Armstrong Creek NDIS participant and local Strongwoman, Ainslee Hooper is defying odds lifting weights many would never dream of doing with or without a disability.
The 44-year-old wheelchair user said she discovered the strength sport when her partner, James, started powerlifting at the gym and his coach asked why she wasn’t doing it too.
“I thought no way would I go to a gym. I felt intimidated amongst these buffed people with tattoos, I was scared to talk to them, but they were lovely, embracing me and motivating me to begin power lifting,” she said.
“I started with bench press and ended up competing in it. Now I have discovered Strongwoman and I just love competing in these events. It’s been great for my mental health and general wellbeing, and I often surprise people with what I’m capable of.”
A strong disability advocate with a ‘can do’ attitude, who doesn’t utilise many supports, Ainslee’s sheer determination solidified a business idea for friend and fellow strongwoman competitor, Nicole Brown, who went about looking at ways to support Ainslee and others with disability to modified gym equipment so they can train inclusively.
“I was like the Guinea Pig while trainers were trying all different weights to help ground my wheelchair so it wouldn’t move forward while I attempted a rope pull,” Ainslee laughed.
“I thought oh, I don’t know about this, but they were fantastic always adapting equipment, mindful of my safety, so I could train confidently.”
Seeing this obvious gap in inclusiveness in the sport of Strongman/woman, Nicole has now addressed it, launching online business ‘All Made New’.
Nicole said the first program she will run is All Abilities Strength and her main goal is to target inclusiveness in strength sports for people with disability.
“We will be running other programs, but we want the first to be the All-ability Strength program, and we’ve created Strongman and Strongwoman All-abilities categories, which is what is already happening overseas in events.
“All-abilities events do happen a little in Queensland and in New South Wales, but Australia-wide there isn’t a dedicated strength program to promote, encourage, motivate, and advocate for all-abilities athletes, that’s why I really wanted to create one.”
“I’ll also be working closely with Strongman equipment maker, Stand or Submit, to adapt, make, and supply all-abilities gym equipment for people with disability so they can use it at home and in gyms right across Australia,” Nicole said.
“I’ve been involved in strength sports for a long time.

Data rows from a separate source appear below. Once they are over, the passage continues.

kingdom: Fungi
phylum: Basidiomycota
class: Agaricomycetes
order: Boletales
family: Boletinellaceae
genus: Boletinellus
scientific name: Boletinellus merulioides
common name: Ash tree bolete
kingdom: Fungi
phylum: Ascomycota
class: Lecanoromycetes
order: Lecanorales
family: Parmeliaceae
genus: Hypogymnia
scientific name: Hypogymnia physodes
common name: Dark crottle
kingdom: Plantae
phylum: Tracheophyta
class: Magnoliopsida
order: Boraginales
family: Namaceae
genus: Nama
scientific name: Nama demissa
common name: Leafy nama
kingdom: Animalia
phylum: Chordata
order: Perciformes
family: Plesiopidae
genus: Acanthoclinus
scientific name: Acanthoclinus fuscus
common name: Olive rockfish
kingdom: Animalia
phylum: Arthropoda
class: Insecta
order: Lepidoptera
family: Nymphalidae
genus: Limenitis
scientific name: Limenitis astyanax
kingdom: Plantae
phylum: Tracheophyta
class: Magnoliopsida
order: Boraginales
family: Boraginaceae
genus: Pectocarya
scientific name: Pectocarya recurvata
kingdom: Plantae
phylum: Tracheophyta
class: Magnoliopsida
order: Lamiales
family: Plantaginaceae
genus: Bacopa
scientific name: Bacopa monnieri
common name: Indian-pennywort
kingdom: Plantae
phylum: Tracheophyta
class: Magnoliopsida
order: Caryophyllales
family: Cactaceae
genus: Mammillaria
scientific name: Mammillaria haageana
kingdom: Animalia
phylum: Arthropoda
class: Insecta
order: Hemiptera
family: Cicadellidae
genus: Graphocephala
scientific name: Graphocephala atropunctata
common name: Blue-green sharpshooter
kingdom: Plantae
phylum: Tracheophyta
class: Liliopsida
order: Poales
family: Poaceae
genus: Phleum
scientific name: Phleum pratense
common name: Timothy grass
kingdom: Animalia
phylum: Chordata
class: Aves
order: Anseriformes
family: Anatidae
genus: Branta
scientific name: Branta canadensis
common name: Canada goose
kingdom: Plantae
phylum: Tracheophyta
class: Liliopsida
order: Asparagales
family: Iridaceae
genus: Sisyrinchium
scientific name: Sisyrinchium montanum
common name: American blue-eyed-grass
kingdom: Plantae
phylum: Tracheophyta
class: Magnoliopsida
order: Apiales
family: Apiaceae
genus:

I see the positive effects it has on people’s physical and mental health in a matter of weeks, so my aim is to get as many people as possible into strength sports using equipment to meet their needs.”
Nicole said it’s been great working with Ainslee to get her first All-abilities Strength program off the ground.
“I’m currently in talks with gyms around Australia about using the All-abilities Strength program to encourage people with disability to come along and get involved,” she said.
“Inclusion is so important and providing suitable gym equipment for people with disability means they have a place where they can go; where they can meet people and get to know them, and they will have all-abilities equipment to help them get started,” she said.
“It’s fine if they just want to train. Not everyone wants to compete. I just want to give people a sense of purpose and a sense of community, which is incredibly important, so Ainslee and I are really excited to see where this goes.”